[Excerpts from a dataset]
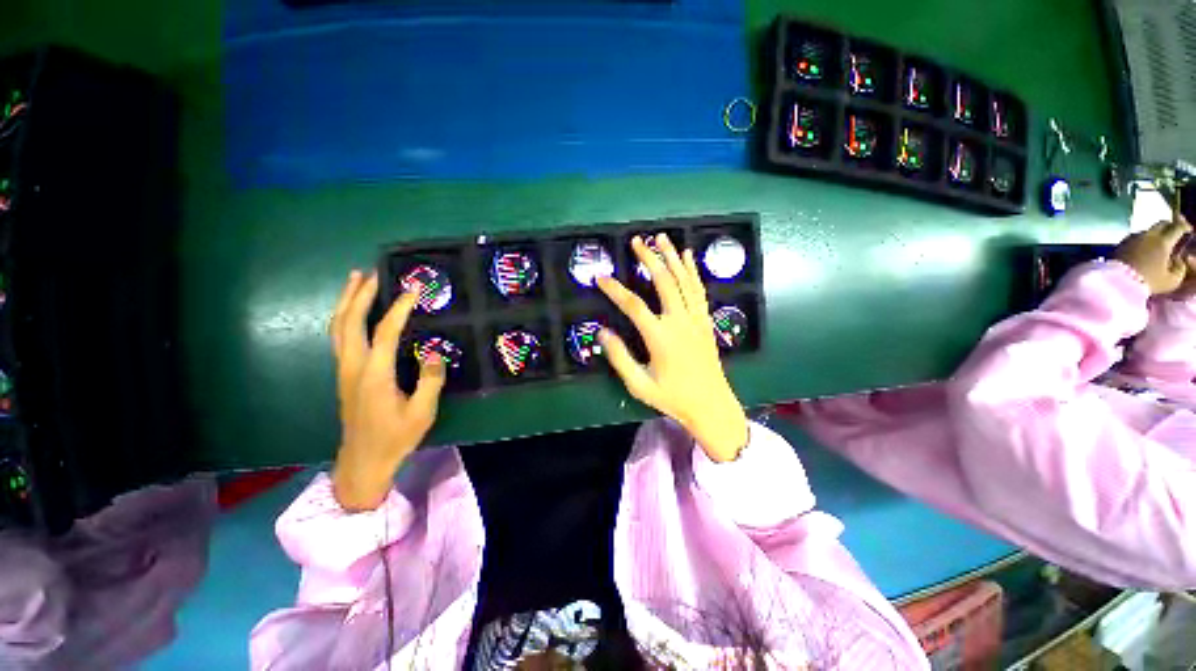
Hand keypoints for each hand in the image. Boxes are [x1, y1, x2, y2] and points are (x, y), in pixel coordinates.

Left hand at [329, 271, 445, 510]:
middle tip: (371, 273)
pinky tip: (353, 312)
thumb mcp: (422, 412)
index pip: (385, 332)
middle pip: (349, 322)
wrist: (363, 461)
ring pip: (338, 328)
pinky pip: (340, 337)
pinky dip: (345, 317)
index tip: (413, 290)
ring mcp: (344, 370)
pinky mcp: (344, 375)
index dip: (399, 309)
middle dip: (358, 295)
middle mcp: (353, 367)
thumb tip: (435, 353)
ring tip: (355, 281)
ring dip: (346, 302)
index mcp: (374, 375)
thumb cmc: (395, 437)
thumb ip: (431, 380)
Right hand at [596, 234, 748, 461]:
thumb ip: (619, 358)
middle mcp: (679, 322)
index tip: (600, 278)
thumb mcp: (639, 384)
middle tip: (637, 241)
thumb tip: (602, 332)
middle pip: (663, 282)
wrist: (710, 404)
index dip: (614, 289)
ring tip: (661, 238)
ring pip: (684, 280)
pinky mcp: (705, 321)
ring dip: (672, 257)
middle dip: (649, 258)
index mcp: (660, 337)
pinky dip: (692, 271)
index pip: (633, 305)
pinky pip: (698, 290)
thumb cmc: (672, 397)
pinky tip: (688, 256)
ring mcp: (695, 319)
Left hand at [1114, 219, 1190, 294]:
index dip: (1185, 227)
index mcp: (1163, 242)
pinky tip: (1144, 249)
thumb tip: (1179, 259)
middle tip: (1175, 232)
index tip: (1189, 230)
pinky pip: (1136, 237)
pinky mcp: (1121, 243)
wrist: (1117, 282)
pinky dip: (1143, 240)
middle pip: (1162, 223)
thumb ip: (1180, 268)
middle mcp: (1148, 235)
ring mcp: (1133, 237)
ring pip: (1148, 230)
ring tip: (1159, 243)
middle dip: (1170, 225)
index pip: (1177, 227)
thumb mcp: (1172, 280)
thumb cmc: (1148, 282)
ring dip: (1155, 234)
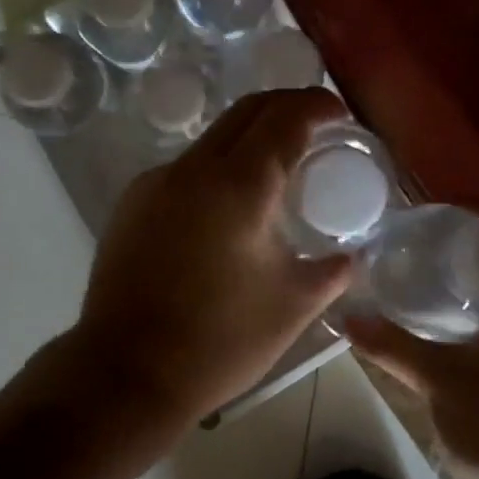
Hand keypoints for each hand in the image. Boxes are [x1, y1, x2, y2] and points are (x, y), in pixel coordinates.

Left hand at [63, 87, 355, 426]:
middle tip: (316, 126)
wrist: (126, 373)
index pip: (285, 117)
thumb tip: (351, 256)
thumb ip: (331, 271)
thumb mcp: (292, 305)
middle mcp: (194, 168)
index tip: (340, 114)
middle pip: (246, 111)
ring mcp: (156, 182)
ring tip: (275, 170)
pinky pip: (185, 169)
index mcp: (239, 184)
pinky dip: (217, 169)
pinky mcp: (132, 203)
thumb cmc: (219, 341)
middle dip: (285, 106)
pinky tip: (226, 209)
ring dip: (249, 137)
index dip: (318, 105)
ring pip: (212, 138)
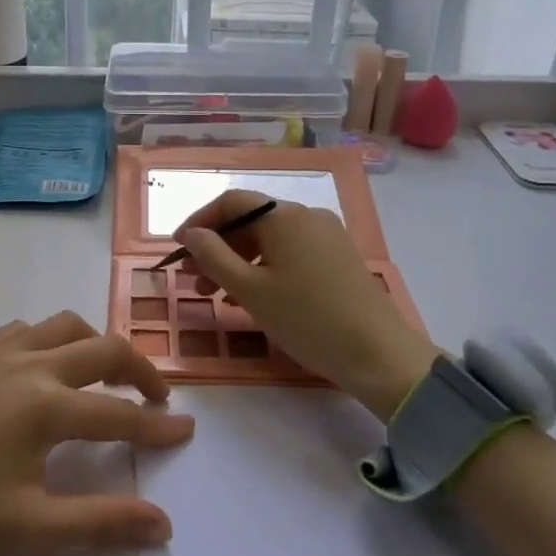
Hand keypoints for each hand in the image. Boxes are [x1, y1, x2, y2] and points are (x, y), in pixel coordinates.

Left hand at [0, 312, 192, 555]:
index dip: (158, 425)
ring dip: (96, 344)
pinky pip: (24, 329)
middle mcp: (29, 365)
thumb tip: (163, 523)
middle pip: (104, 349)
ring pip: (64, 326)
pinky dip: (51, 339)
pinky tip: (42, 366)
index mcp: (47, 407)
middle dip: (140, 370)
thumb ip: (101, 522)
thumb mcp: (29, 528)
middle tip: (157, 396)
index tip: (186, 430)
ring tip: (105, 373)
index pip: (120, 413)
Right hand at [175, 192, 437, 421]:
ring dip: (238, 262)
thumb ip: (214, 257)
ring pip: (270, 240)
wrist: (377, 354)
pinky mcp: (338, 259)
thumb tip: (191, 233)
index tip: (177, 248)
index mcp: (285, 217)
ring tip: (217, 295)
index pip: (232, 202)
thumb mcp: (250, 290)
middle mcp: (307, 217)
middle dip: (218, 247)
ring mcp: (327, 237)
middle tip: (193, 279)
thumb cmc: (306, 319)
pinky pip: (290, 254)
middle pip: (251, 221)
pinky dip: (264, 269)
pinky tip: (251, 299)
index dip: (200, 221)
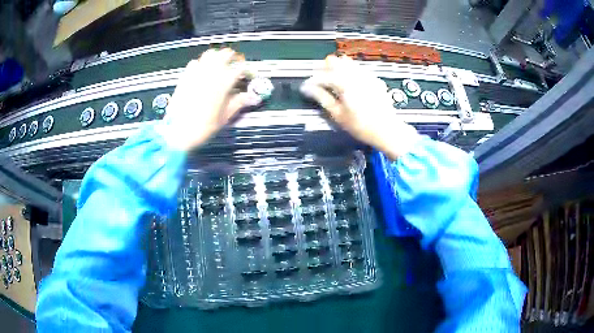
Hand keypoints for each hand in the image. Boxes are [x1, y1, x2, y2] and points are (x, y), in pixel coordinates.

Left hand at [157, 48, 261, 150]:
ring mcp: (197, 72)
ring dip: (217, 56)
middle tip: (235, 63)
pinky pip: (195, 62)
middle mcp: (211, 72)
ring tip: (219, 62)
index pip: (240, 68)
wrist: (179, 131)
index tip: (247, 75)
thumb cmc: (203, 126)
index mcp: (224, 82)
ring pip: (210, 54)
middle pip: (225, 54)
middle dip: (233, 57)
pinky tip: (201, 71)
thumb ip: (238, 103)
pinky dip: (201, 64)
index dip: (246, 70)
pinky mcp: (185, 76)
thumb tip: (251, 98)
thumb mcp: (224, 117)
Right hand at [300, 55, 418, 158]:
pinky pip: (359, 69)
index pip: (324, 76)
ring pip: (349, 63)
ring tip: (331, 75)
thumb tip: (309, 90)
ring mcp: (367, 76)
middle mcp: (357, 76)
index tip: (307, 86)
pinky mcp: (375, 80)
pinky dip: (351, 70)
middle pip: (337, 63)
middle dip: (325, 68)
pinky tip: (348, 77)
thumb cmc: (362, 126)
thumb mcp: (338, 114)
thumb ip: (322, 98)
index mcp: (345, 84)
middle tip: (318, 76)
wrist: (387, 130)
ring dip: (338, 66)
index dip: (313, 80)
* * *
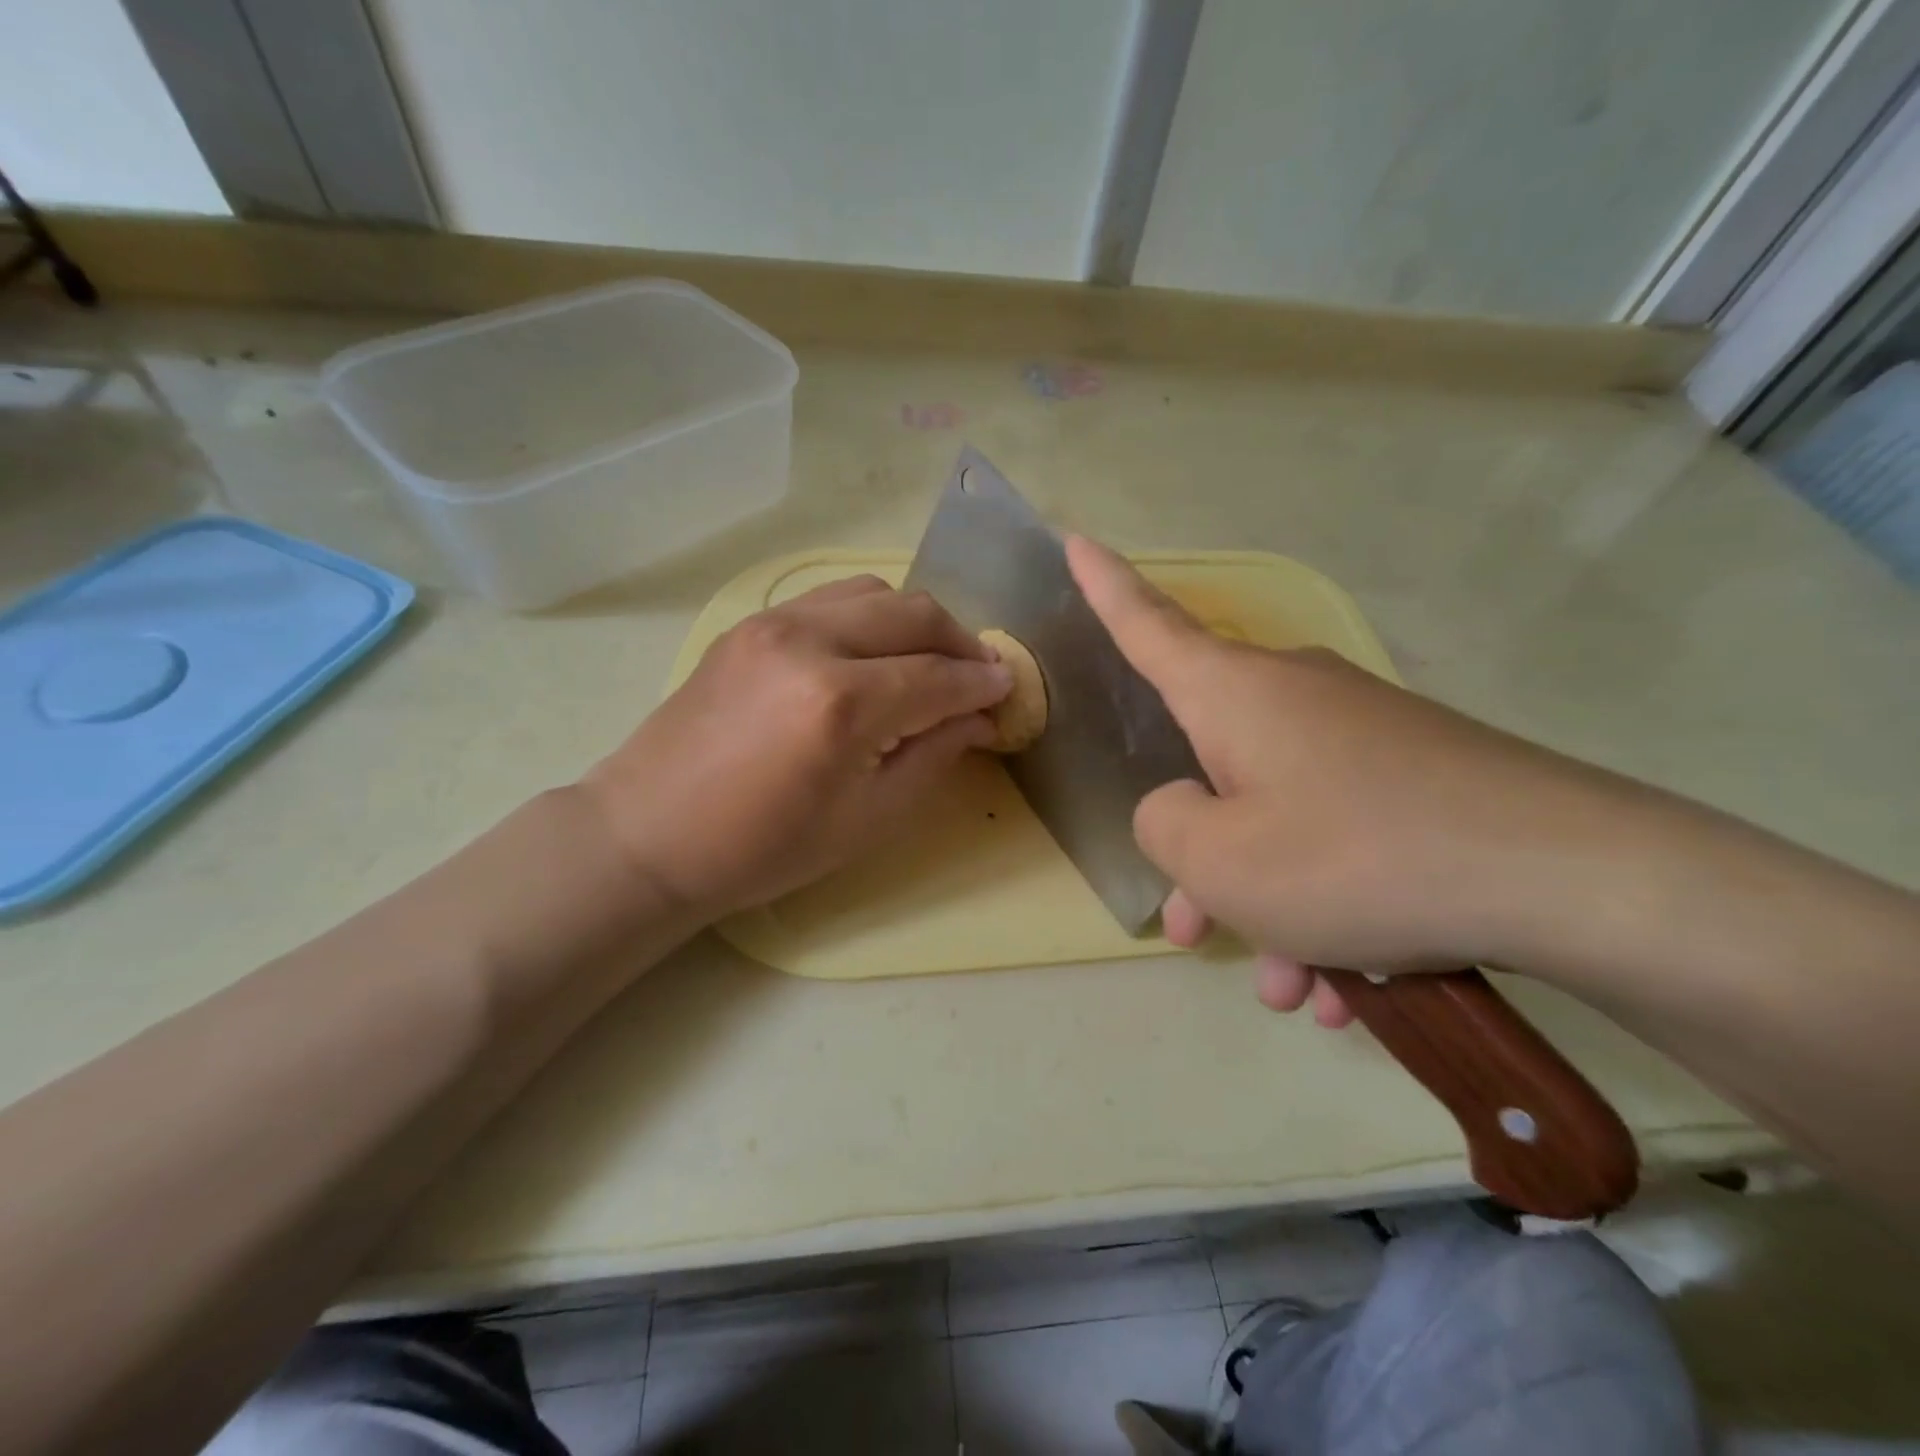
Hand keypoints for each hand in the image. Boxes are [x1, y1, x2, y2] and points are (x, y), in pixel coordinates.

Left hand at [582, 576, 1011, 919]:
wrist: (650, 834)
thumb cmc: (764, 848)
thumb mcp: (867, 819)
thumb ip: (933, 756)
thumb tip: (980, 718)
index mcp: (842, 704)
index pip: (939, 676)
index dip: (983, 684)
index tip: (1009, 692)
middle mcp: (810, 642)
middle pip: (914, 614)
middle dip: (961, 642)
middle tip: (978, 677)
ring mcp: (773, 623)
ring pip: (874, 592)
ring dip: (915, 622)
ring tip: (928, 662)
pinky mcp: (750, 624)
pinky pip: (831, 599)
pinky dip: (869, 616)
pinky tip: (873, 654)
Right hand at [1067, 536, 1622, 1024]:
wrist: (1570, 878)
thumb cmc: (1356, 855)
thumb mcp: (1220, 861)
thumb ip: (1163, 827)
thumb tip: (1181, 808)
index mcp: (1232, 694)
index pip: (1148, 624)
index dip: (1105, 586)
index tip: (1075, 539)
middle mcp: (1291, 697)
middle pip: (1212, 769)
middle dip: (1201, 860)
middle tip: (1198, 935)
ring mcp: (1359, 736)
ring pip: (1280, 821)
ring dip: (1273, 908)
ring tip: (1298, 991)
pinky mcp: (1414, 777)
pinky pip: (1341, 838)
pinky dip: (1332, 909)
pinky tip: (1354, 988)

- EXERCISE OBJECTIVE
Among the records above, locate the line containing "index dip: (200, 221)" and the line containing "index dip: (313, 80)", then transcribe exactly the lines starting at the first and ending at the second, with no pictures.

- WRITTEN SOLUTION
index dip: (200, 221)
Hand keypoints for each hand in the image. Boxes are [x1, y1, x2, y2] and points are (x, y), in pixel coordinates.

Left hand at [157, 48, 261, 150]:
ring mcp: (197, 72)
ring dip: (217, 56)
middle tip: (235, 63)
pinky pip: (195, 62)
middle mcp: (211, 72)
ring tip: (219, 62)
index pip: (240, 68)
wrist: (179, 131)
index tip: (247, 75)
thumb cmc: (203, 126)
index mcp: (224, 82)
ring pip: (210, 54)
middle pip: (225, 54)
middle dip: (233, 57)
pinky tip: (201, 71)
thumb ip: (238, 103)
pinky dip: (201, 64)
index dip: (246, 70)
pinky mcp: (185, 76)
thumb tip: (251, 98)
thumb mcp: (224, 117)
Right hand at [300, 55, 418, 158]:
pinky pip: (359, 69)
index pip: (324, 76)
ring pip: (349, 63)
ring tip: (331, 75)
thumb tip: (309, 90)
ring mcp: (367, 76)
middle mcp: (357, 76)
index tip: (307, 86)
pinky mcp: (375, 80)
pinky dip: (351, 70)
middle pip: (337, 63)
middle dip: (325, 68)
pinky tip: (348, 77)
thumb cmc: (362, 126)
thumb mcp: (338, 114)
thumb ip: (322, 98)
index mcp: (345, 84)
middle tip: (318, 76)
wrist: (387, 130)
ring dip: (338, 66)
index dip: (313, 80)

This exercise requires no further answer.